Best and Worst U.S. Cities for Travel Taxes

The travel tax rate is not likely at the forefront of a business traveler’s mind when attending events or meetings in another city, but it’s worth paying attention to - the Global Business Travel Association (GBTA) found that travelers pay on average 57% more in discriminatory taxes on travel-related services, such as car rental, hotel rooms and meals, over general sales tax.

The GBTA’s recently released list of the best and worst travel taxes in the top 50 U.S. travel destinations shows huge differences in per-day rates between different cities.

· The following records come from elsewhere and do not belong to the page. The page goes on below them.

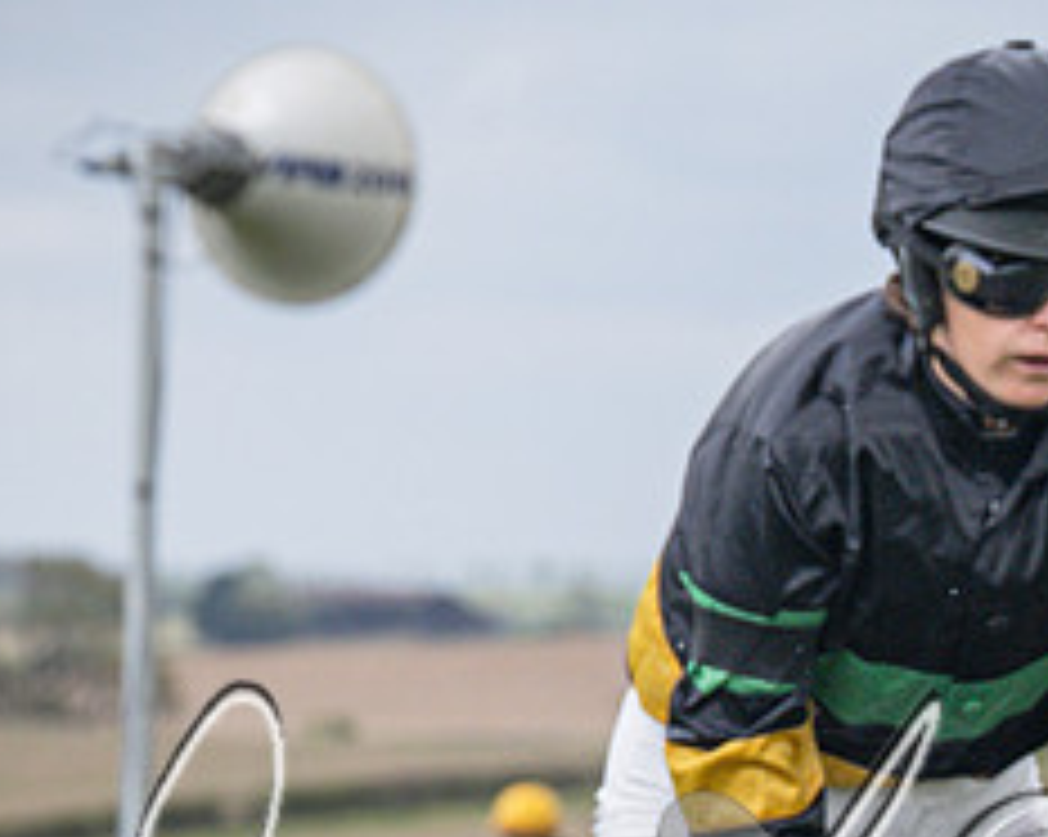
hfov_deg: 4.5
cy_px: 1088
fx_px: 13233
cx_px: 958
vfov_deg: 3.6
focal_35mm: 427
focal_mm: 77
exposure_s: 1/1250
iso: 200
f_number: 4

If not on the road warrior’s mind, it’s certainly on the travel manager’s. Joseph Bates, GBTA Foundation VP of Research, says cities should think of the loss of business to the local economy when levying high discriminatory travel taxes: “Business travel is a key driver of economic growth, but overly burdensome taxes on business travel can often do more harm than good, especially when those taxes unfairly target visitors”.

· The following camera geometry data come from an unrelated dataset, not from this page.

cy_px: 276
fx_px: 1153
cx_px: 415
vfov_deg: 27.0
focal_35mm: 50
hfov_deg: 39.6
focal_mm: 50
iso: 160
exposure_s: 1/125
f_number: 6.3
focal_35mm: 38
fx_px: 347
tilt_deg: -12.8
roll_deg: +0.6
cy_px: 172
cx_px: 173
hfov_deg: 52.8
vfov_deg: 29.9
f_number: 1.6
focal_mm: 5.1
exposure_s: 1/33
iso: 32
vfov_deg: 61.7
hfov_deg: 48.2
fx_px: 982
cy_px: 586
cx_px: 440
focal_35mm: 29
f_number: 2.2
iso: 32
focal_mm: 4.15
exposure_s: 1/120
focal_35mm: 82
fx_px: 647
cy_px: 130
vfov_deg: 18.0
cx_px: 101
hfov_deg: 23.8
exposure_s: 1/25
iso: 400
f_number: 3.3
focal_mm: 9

So where can travelers get a break, and where should they budget for steeper charges?

Least Expensive Cities for Travel Taxes

Florida is the place to visit if you want to keep your travel budget in check. Three cities tie for the most travel-friendly tax rates - Fort Lauderdale, Fort Myers and West Palm Beach all boast combined single-day travel taxes of $22.21. Detroit, at $22.37 per day in travel taxes, poses a possible alternative to budget-busting Chicago taxes. On the left coast, Portland, Oregon offers a reasonable rate of $22.45 per day.

Most Expensive Cities for Travel Taxes

The Windy City will hit your wallet the hardest - Chicago’s combined daily travel taxes come to $40.31. The Big Apple will also take a bite out of your budget, better plan on adding $37.98 per day in travel taxes for New York City stays. There’s another “green monster” in Boston besides the one at Fenway: you’ll be shelling out almost $35 greenbacks in travel taxes each day of your trip.

Adding insult to injury, the GBTA found that cities’ discriminatory car rental, hotel and meal taxes are “often used to fund local projects unrelated to tourism and business travel”.